The following sample code provides an example of a query result for a table with two statistical records stored in the hologres_statistic.hg_table_statistic table. In this example, the value of the schema_version parameter in the first statistical record is greater than that in the second statistical record. Therefore, the second statistical record is discarded.

 schema_name |    table_name    | schema_version | statistic_version | total_rows |  analyze_timestamp
-------------+------------------+----------------+-------------------+------------+---------------------
 public      | tbl_name_example |             13 |              8580 |      10002 | 2022-04-29 16:03:18
 public      | tbl_name_example |             10 |              8576 |      10002 | 2022-04-29 15:41:20
(2 rows)

Hologres V0.10 and V1.1 do not delete discarded statistical records from the hologres_statistic.hg_table_statistic table. You do not need to pay attention to these records.

FAQ

In the following scenarios, the auto-analyze feature does not work properly. You can resolve the issues by following the solutions provided in this section.

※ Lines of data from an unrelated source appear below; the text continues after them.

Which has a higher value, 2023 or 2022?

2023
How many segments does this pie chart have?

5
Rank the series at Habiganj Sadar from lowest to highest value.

Why does the hologres_statistic.hg_table_statistic table have no statistical records?
- Problem description: When I try to query statistics about a table in the hologres_statistic.hg_table_statistic table, no statistics are returned.
- Cause:
  - The auto-analyze feature is not enabled, or the table that you want to query does not meet the conditions to trigger an ANALYZE operation.
  - An error occurs in the auto-analyze feature. You can submit a ticket for troubleshooting.
- Solution: Execute an ANALYZE statement.
Why is the value of the analyze_timestamp parameter excessively small?
- Problem description: In a query result, the value of the analyze_timestamp parameter is much smaller than the current timestamp. This means that no ANALYZE operation is performed for a long period of time.
- Cause:
  - The auto-analyze feature does not work properly.
  - The auto-analyze feature was once manually disabled.
- Solution: Manually trigger an ANALYZE operation. Then, submit a ticket for troubleshooting.